The EC’s drive to create a harmonized market, both through the adoption of the ‘Three Pillars’ that help define clean hydrogen, and through subsidy efforts such as the EHB and the AaaS process, have been well received.
“The industry needs clear rules, global standardisation, and effective market making mechanisms and support schemes. The rules that have been finalised over the last couple of years are clear, even if they are not exactly how we would have wanted them to look. This is a success,” says Daniel Fraile, chief policy officer of Hydrogen Europe.
“Market making mechanisms are forming – H2Global in Germany, Denmark’s hugely successful domestic auctions, and now the European Hydrogen Bank. These are hugely positive steps, and more countries are following suit.”
From home and abroad
The European Union strategy is aiming for 10 million tons (MT) of clean hydrogen produced domestically and 10 MT imported by 2030, though these goals are already considered to be overly ambitious by many.
“We think it's quite unlikely that we will get anywhere near those numbers, not least internally, because we simply don't have the space for the renewable energy,” says CEO of the Green Hydrogen Organisation Jonas Moberg.
“It takes time to get permits, and renewable energy in Europe is going to be bringing premium with it, because we need to decarbonize our grid, and a lot of other things.”
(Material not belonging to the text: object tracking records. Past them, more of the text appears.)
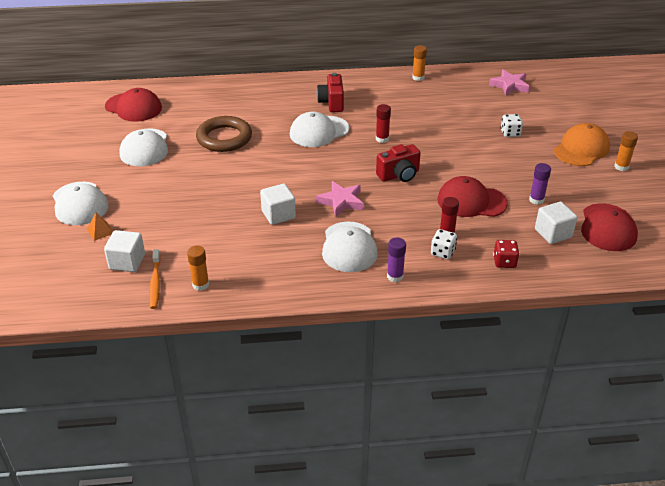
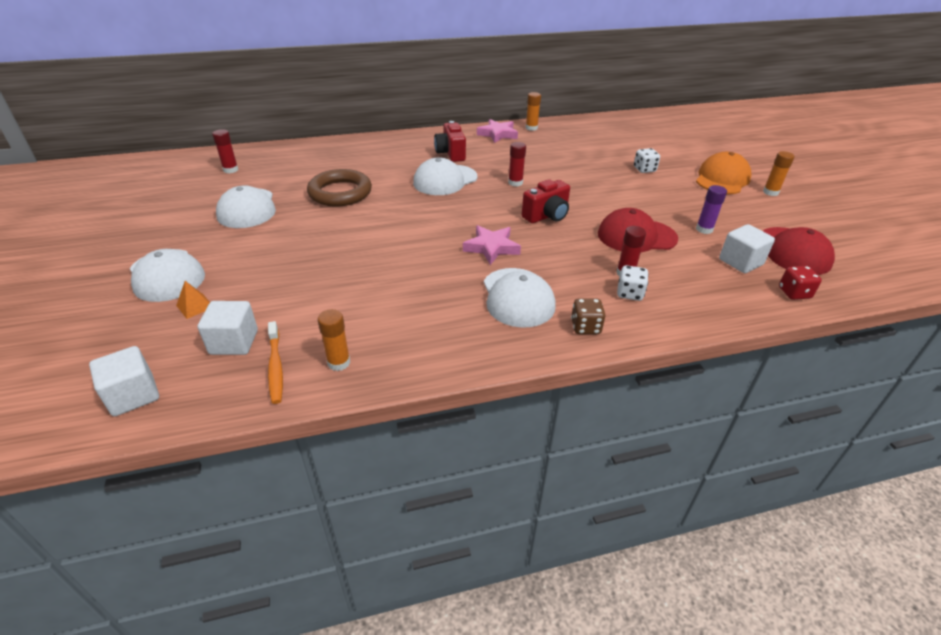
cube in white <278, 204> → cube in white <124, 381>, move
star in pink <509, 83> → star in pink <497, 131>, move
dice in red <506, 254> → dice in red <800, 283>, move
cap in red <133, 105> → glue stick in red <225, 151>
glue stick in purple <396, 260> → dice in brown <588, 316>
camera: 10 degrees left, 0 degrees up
Von der Leyen, during the same speech, announced hydrogen partnerships with Egypt, Kenya, Nambia, as well as EU support for a 10 GW production facility in the Brazilian state of Piaui as part of a two-billion-euro investment in the hydrogen value chain in Brazil.
The facility will ship clean hydrogen and ammonia to the island of Krk in Croatia where it will serve industrial offtakers in South-East Europe.
In Europe, meanwhile, creating demand is a key part of constructing the new clean hydrogen economy.
Demand will initially come from fertilizer and chemical companies that are already using the hydrogen produced from fossil fuels.
In October, the European Council adopted the Renewables Energy Directive which, among other things, states that 42% of hydrogen used by industry should come from renewable fuels of non-biological origin (RFNBOs) by 2030, and 60% by 2035.
EU initiatives such as FuelsEU Maritime and FuelsEU Aviation have forced airlines and shipping companies to examine their own consumption and turn toward hydrogen and its derivatives as an alternative.
“Continued pressure on the (maritime and air transport sectors) to decarbonise (through incentives, targets, and penalties) will motivate stakeholders to seek cleaner options for their fleets,” says Hydrogen Europe’s Fraile.
The final piece of the puzzle for the European hydrogen sector is removing red tape for permits and siting, something Russia's invasion of Ukraine has helped fast track.
“There are issues to be ironed out and that is a symptom of policymakers in Brussels trying to balance the interests of 27 different member states, some of whom will benefit massively from this,” says Jonathan Roberts, Senior Associate at law firm Vinson & Elkins covering energy transactions and projects.
“Spain, Germany, Denmark … anyone around the North Sea or the Mediterranean basin with access to huge amounts of renewable energy, good storage facilities, and suitable industries along the coastline are likely to be the big winners.”